Not quite. With WebSummit, Lisbon has become one of the main centers of news and activities related to technology, entrepreneurship, and innovation. Hundreds of side events and meetings have been organized, many designed to attract venture capitalists that help fund start-up companies, for example. The government announced “200 M, co-invest with the best”, a program that will make a total of € 400 million over the next two years available to Portuguese native companies that are strongly committed to innovation. WebSummit’s promoters have also said they want to grow the event to over 80,000 attendees and expand the space they currently occupy.

The return is not just for the image of the country in the world. The event is expected to contribute 300 million euros to the Portuguese economy. Early figures indicate that WebSummit attendees spent more than € 70 million during the four days of this year’s event, on food and lodging alone.

Events like WebSummit are also important for Portugal to stop being seen as an isolated country on the edge of Europe.
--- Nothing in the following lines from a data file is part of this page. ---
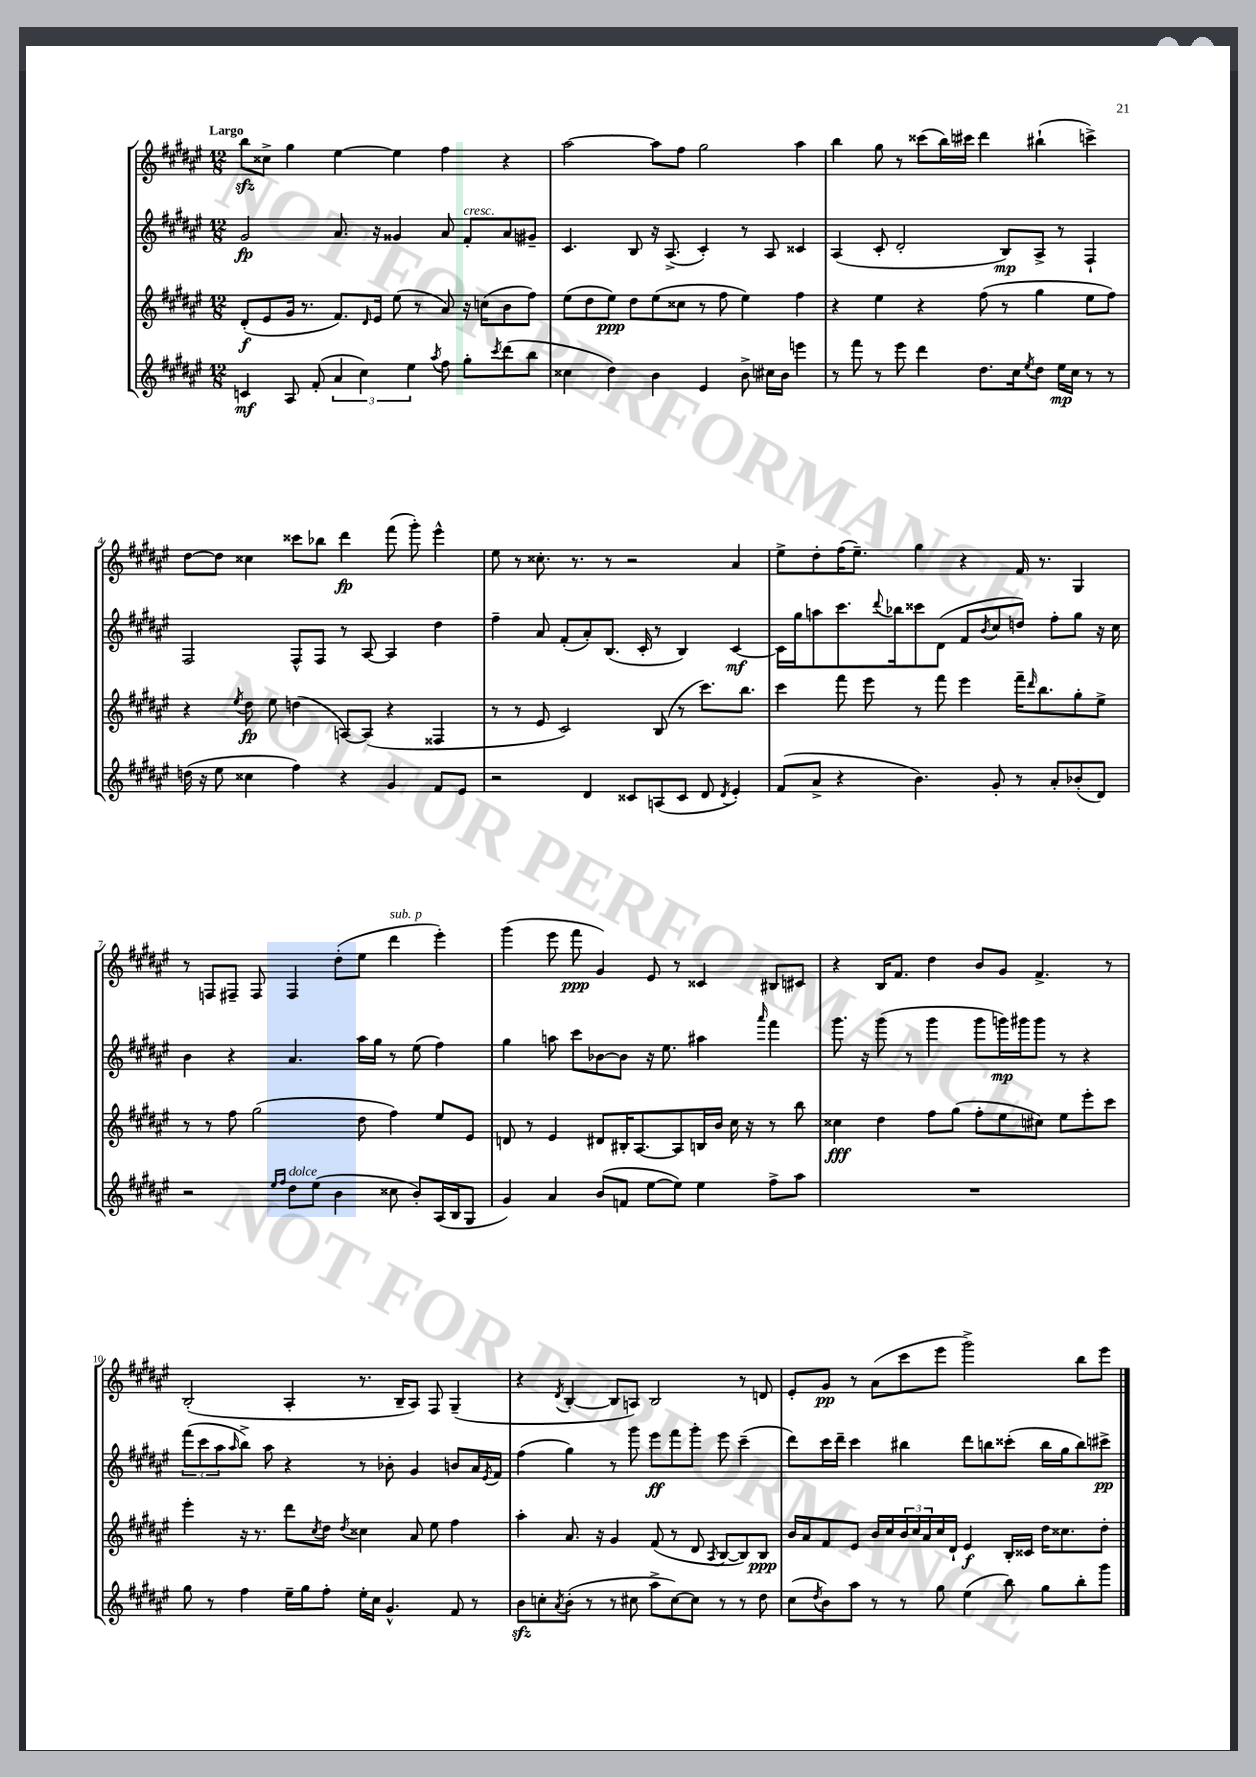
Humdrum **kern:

**kern	**kern	**kern	**kern
*staff4	*staff3	*staff2	*staff1
*clefG2	*clefG2	*clefG2	*clefG2
*k[f#c#g#d#a#e#]	*k[f#c#g#d#a#e#]	*k[f#c#g#d#a#e#]	*k[f#c#g#d#a#e#]
*M12/8	*M12/8	*M12/8	*M12/8
4c	(8d#'	2g#	8bb
.	8e#	.	8cc##^
8A#	16g#	.	4gg#
.	8.r	.	.
(8f#'	.	.	.
6a#	8.f#)	8.a#	[4ee#
6cc#)	.	.	.
.	16qqd#	.	.
.	16e#	16r	.
.	(8ee#	4g##	4ee#]
6ee#	.	.	.
.	8r	.	.
8qaa#	.	.	.
8ff#	8a#)	8a#	4ff#
8gg#'	16r	8f#'	.
.	(16cc	.	.
8qccc#	.	.	.
(8ddd#	8b	8a#	4r
8bb	8ff#)	8g#~	.
=	=	=	=
4cc##	(8ee#	4.c#	[2aa#
.	8dd#	.	.
4dd#)	8ee#)	.	.
.	8dd#	8B	.
4b	(8ee#	16r	8aa#]
.	.	(8.A#^	.
.	8cc##	.	8ff#
4e#	8r	4c#')	2gg#
.	8ff#	.	.
8b^	4ee#)	8r	.
16cc#	.	8A#	.
16b	.	.	.
4eee	4ff#	4c##	4aa#
=	=	=	=
8r	4r	(4A#	4bb
8fff#	.	.	.
8r	4ee#	8c#'	8gg#
8eee#	.	2d#'	8r
4ddd#	4r	.	(8ccc##
.	.	.	16bb)
.	.	.	16ccc#
8.dd#	(8ff#	.	4ddd#
.	8r	8B)	.
16cc#	.	.	.
8qee#	.	.	.
8dd#	4gg#	8A#^	(4bb#`
16ee#	.	8r	.
16cc#	.	.	.
8r	8ee#	4F#`	4ccc^)
8r	8ff#)	.	.
=	=	=	=
(16dd	4r	2F#	[8dd#
16r	.	.	.
8ee#	.	.	8dd#]
.	8qee#	.	.
4cc##	8dd#	.	4cc##
.	8ee#	.	.
4ff#)	(4dd	8F#^^	8ccc##
.	.	8F#	8bb-
4r	[8A)	8r	4ddd#
.	(8A]	[8A#	.
4g#	4r	4A#]	(8fff#
.	.	.	8ggg#')
8f#	4F##	4dd#	4eee#^^
8e#	.	.	.
=	=	=	=
2r	8r	4ff#~	8ee#
.	8r	.	8r
.	8e#	8a#	8.cc##'
.	2c#)	(8f#'	.
.	.	.	8.r
4d#	.	8a#')	.
.	.	(8.B	8r
8c##	.	.	2r
.	.	16c#'	.
(8A	(8B	8r	.
8c##	8r	4B)	.
8d#	8.ccc#)	.	.
8qd#	.	.	.
4e#')	.	[4c#	4a#
.	8.bb	.	.
=	=	=	=
(8f#	4ccc#	16c#]	8ee#^
.	.	16gg#	.
8a#^	.	8aa	8dd#'
4r	8fff#	8.ccc#	(16ff#
.	.	.	8.ee#~)
.	8eee#	.	.
.	.	8qqddd#	.
.	.	16bb-	.
4.b)	8r	8ccc##	4gg#
.	8fff#	(8d#	.
.	4eee#	8f#	4r
.	.	8qb	.
8g#'	.	8cc#	.
8r	16fff#~	8dd)	16f#
.	16qqddd#	.	.
.	8.bb	.	8.r
8a#'	.	8ff#'	.
(8b-'	8gg#'	8gg#	4G#
8d#)	8ee#^	16r	.
.	.	16cc#	.
=	=	=	=
2r	8r	4b	8r
.	8r	.	8F
.	8ff#	4r	8F#~
.	(2gg#	.	8F#
16qqee#	.	.	.
16qqff#	.	.	.
8dd#	.	4.a#	4F#
(8ee#	.	.	.
4b	.	.	(8dd#'
.	8dd#	16aa#	8ee#
.	.	16gg#	.
8cc##	4ff#)	8r	4ddd#
8b')	.	(8ee#	.
(16A#	8ee#	4ff#)	4eee#')
16B	.	.	.
8G#	8e#	.	.
=	=	=	=
4g#)	8d	4gg#	(4ggg#
.	8r	.	.
4a#	4e#	8aa	8eee#
.	.	8ccc#	8fff#
(8b	8d#	[8b-	4g#)
8f	16B#'	8b-]	.
.	[8.A#	.	.
[8ee#	.	16r	8e#
.	.	8.ee#	.
8ee#])	8A#]	.	8r
4ee#	16B	4aa#	4c##
.	16b	.	.
.	16cc#	.	.
.	16r	.	.
.	.	16qqaaa#	.
8ff#^	8r	4fff#	8B#
8aa#	8bb	.	8c#
=	=	=	=
1.r	4cc##	8.ggg#	4r
.	.	16r	.
.	4dd#	(8ggg#	16B
.	.	.	8.f#
.	.	8r	.
.	8ff#	4ggg#	4dd#
.	(8gg#	.	.
.	8ff#'	8ggg#	8b
.	8ee#	16ggg)	8g#
.	.	16ggg#	.
.	8cc#)	8ggg#	4.f#^
.	8ee#	8r	.
.	8eee#'	4r	.
.	8ccc#	.	8r
=	=	=	=
8gg#	4eee#'	(12fff#	(2B'
.	.	12ccc#	.
8r	.	.	.
.	.	12aa#	.
.	.	16qqaa#	.
4ff#	16r	8bb^)	.
.	8.r	.	.
.	.	8aa#	.
16ee#~	8ddd#	4r	4A#'
16gg#	.	.	.
.	8qcc#	.	.
8ff#'	8dd#	.	.
.	8qdd#	.	.
16ee#'	4cc##	8r	8.r
16cc#	.	.	.
4.g#^^	.	8b-'	.
.	.	.	16B~
.	8a#	4g#	8A#)
.	8ee#	.	8F#
8f#	4ff#	8b	(4G#~
8r	.	16a#	.
.	.	8qe#	.
.	.	16f#	.
=	=	=	=
8b	4aa#'	(4ff#	4r
8cc'	.	.	.
8qa#	.	.	8qd#
(8b'	8.a#	4gg#)	[4B'
8r	.	.	.
.	16r	.	.
8r	4g#	8r	8B]
8cc#	.	8ggg#	8A)
8aa#^	(8f#	8eee#	2B
[8cc#)	8r	8fff#	.
8cc#]	8d#	8ggg#'	.
.	8qA#	.	.
8r	[8B	8eee#	.
8r	8B])	(4ccc#~	8r
8dd#	8B	.	8d
=	=	=	=
(8cc#	16b	8ddd#)	8e#'
.	16a#	.	.
8qdd#	.	.	.
8b)	8f#	16ccc#	8g#
.	.	16ddd#~	.
8aa#	8e#	4ccc#	8r
8r	16b	.	(8a#
.	16cc#	.	.
8r	24b	4bb#	8ccc#
.	24cc#	.	.
.	24a#	.	.
8gg#	16cc#	.	8eee#
.	16d#`	.	.
(4ee#	4e#	8ddd#	2ggg#^)
.	.	8bb	.
8bb)	16B'	(8ccc##'	.
.	16c##	.	.
8gg#	16dd#	16bb	.
.	8.cc##	16gg#	.
8bb'	.	8bb)	8bb
8ggg#	8dd#'	8ccc#^	8eee#
==	==	==	==
*-	*-	*-	*-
Today, the technology sector has all the elements to continue developing rapidly. WebSummit is a kind of “cake icing” that began to be baked in 2010 and 2011, still amid the financial crisis. Faced with an 18% unemployment, Portugal underwent a profound cultural transformation, which would be the seed for the ensuing technological affirmation. 

The last to take the main stage of the 2019 edition was the President of the Republic, Marcelo Rebelo de Sousa. In a very short speech, constantly interrupted by applause, he pointed out that it was at WebSummit that big themes for the world were anticipated. He recalled when UN Secretary-General Antonio Guterres called for multilateralism when so many spoke of protectionism. He highlighted Brexit, climate issues, and, particularly this year, privacy and data protection issues. “We are way ahead in many challenges,” said the president. Sousa also defended stronger institutions, democracy, and rules to address these problems.

WebSummit was born in 2010 in Ireland and has been held in Lisbon since 2016, when it won the dispute with cities such as Madrid, Berlin, Paris, and Valencia. The event will remain in the Portuguese capital until 2028, bringing investors, startups, executives of large companies and, above all, money and attention. As the president pointed out, Portugal has changed with WebSummit, and we all hope it will continue to change, always for the better.

This is my last column of the year. Have a wonderful festive season and we will meet again in 2020!

Sandro Rego is CEO of Priori, a communications agency in Portugal dedicated to social impact causes and projects. He was general manager of FleishmanHillard agency and communications executive at Banco Safra, Boticário Group, Bunge, and Companhia Siderúrgica Nacional (CSN). He was “Communicator of the Year” at the Aberje 2014 Award. He currently lives in Portugal and is the editor of BRpr’s “Also in Portuguese” section.